• _Task objective_: Display each line of the listing below that contains the string "KKSGlobalFreeEnergy", copying every such line in full.

------

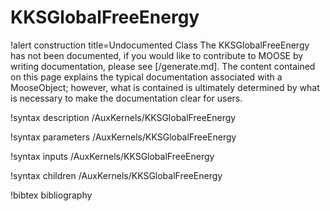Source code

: <!-- MOOSE Documentation Stub: Remove this when content is added. -->

# KKSGlobalFreeEnergy

!alert construction title=Undocumented Class
The KKSGlobalFreeEnergy has not been documented, if you would like to contribute to MOOSE by
writing documentation, please see [/generate.md]. The content contained on this page explains
the typical documentation associated with a MooseObject; however, what is contained is ultimately
determined by what is necessary to make the documentation clear for users.

!syntax description /AuxKernels/KKSGlobalFreeEnergy

!syntax parameters /AuxKernels/KKSGlobalFreeEnergy

!syntax inputs /AuxKernels/KKSGlobalFreeEnergy

!syntax children /AuxKernels/KKSGlobalFreeEnergy

!bibtex bibliography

------

• _Task answer_:
# KKSGlobalFreeEnergy
The KKSGlobalFreeEnergy has not been documented, if you would like to contribute to MOOSE by
!syntax description /AuxKernels/KKSGlobalFreeEnergy
!syntax parameters /AuxKernels/KKSGlobalFreeEnergy
!syntax inputs /AuxKernels/KKSGlobalFreeEnergy
!syntax children /AuxKernels/KKSGlobalFreeEnergy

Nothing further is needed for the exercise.